Search code examples
utf-8character-encoding

What character encoding is this?


I'm interfacing with an Oracle DB, which has some messed up encoding (ASCII7 according to the db properties, but actually encodes Korean characters).

When I get some of the Korean strings from the resultSet, and look at the bytes, it turns out that they correspond exactly to this file (I found by googling some of the byte sequences): http://211.115.85.9/files/raw3.txt

Kinda spooky, as it seems to be the ONLY thing on the internet that has anything about this particular encoding...

The file, when viewed with EditPlus3, shows me 3 columns.

The first column is an alphabetical listing of Korean characters. The second is the strange encoding I'm finding from looking at the Java strings passed from the Oracle DB. The third one is UTF8.

I'm trying to figure out what the middle column is encoded in. Can anyone point me in the right direction?

(I really don't want to have to actually read from this file every time I need to call a DB...)


Solution

  • It is EUC-KR (or a similar) encoded data, interpreted as another 1-byte encoding (ISO-8859-1 or similar) and encoded using UTF-8.
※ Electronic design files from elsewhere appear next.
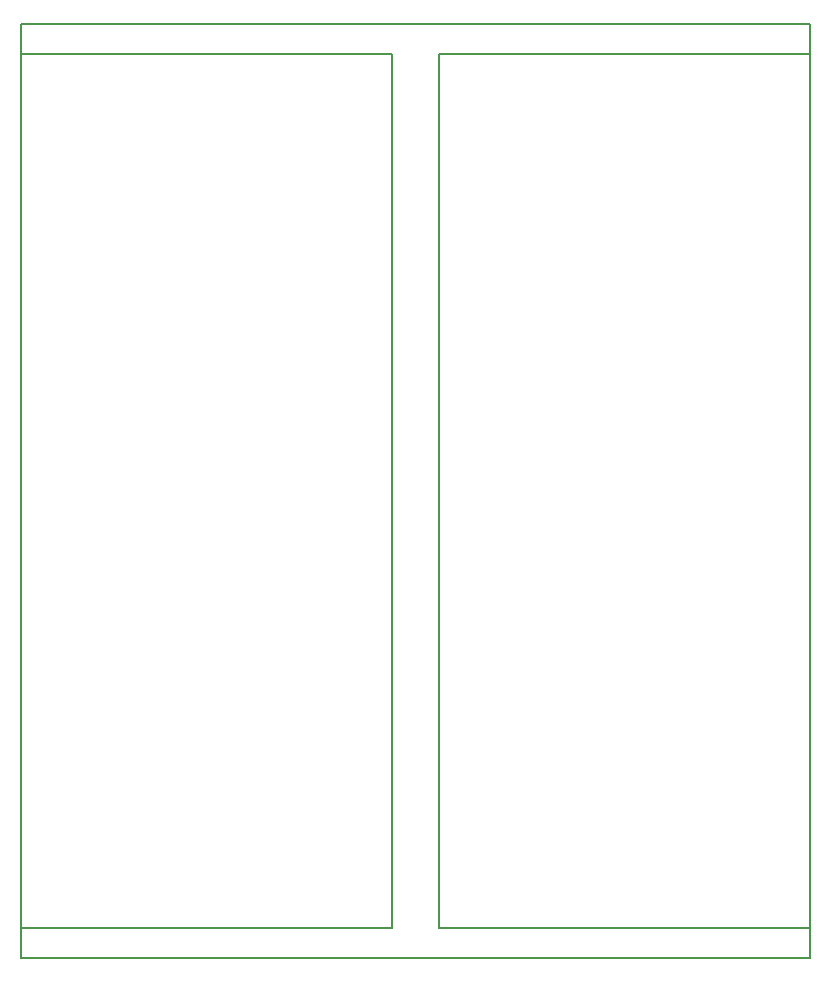
<source format=gbr>
G04 DipTrace 2.4.0.2*
%INBottomAssy.gbr*%
%MOIN*%
%ADD11C,0.0055*%
%FSLAX44Y44*%
G04*
G70*
G90*
G75*
G01*
%LNBotAssy*%
%LPD*%
X3940Y33068D2*
D11*
X16316D1*
Y3940D1*
X3940D1*
Y33068D1*
X17891D2*
X30268D1*
Y3940D1*
X17891D1*
Y33068D1*
X3940Y34068D2*
X30268D1*
Y2940D1*
X3940D1*
Y34068D1*
M02*

</source>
    In other words: it's ill-encoded data, but might be salvagable:

    byte[] bytes = new byte[] { (byte) 0xc2, (byte) 0xb0, (byte) 0xc2, (byte) 0xa1 };
    String str = new String(bytes, "UTF-8");
    bytes = str.getBytes("ISO-8859-1");
    str = new String(bytes, "EUC-KR");
    System.out.println(str);
    

    This prints 가 on my system.

    I've found this PDF file which explains the problem (and how it happend) in more detail.